The association has been lobbying city officials for several months to fund the Medical Homes DC Plan, saying additional health care clinics in low-income areas eventually will reduce overall health care costs in the District.
D.C. Department of Health officials have complained in the past year that emergency room visits by residents in the city’s poorest neighborhoods strain the D.C. Healthcare Alliance, the city’s nearly $80 million plan to privatize health care for low-income people.
The city-funded program, which covers those not eligible for Medicaid, began three years ago after D.C. General Hospital was closed. The alliance exceeded its $83 million budget in 2002 by $13.3 million, according to the department.
“Improving and expanding the number of clinics will reduce the use of emergency rooms for primary care, and reduce hospitalizations when illnesses become life threatening,” said Sharon Baskerville, executive director for the association.
Health Department Director James Buford agreed, calling the 10-year plan “one of the most important and one of the most ambitious health care projects in the District of Columbia.”
“We are excited about this initiative,” he said. “We support it.”
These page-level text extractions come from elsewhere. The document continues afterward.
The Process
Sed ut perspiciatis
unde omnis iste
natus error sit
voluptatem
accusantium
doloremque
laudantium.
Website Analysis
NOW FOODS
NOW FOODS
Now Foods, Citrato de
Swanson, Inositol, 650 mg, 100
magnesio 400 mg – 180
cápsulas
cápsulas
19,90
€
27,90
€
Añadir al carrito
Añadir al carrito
Organizers said the plan aims to improve access to health care for many D.C. residents who have health insurance but no place to get services. “The District has done a good job of [providing] health care coverage in the sense that most people are either covered by Medicaid, the alliance or private health plans,” said Alice Rivlin, director of the Brookings Institution’s Greater Washington Research Center and a project organizer.
“But what we don’t have is a good place for people to go other than hospital emergency rooms,” she said.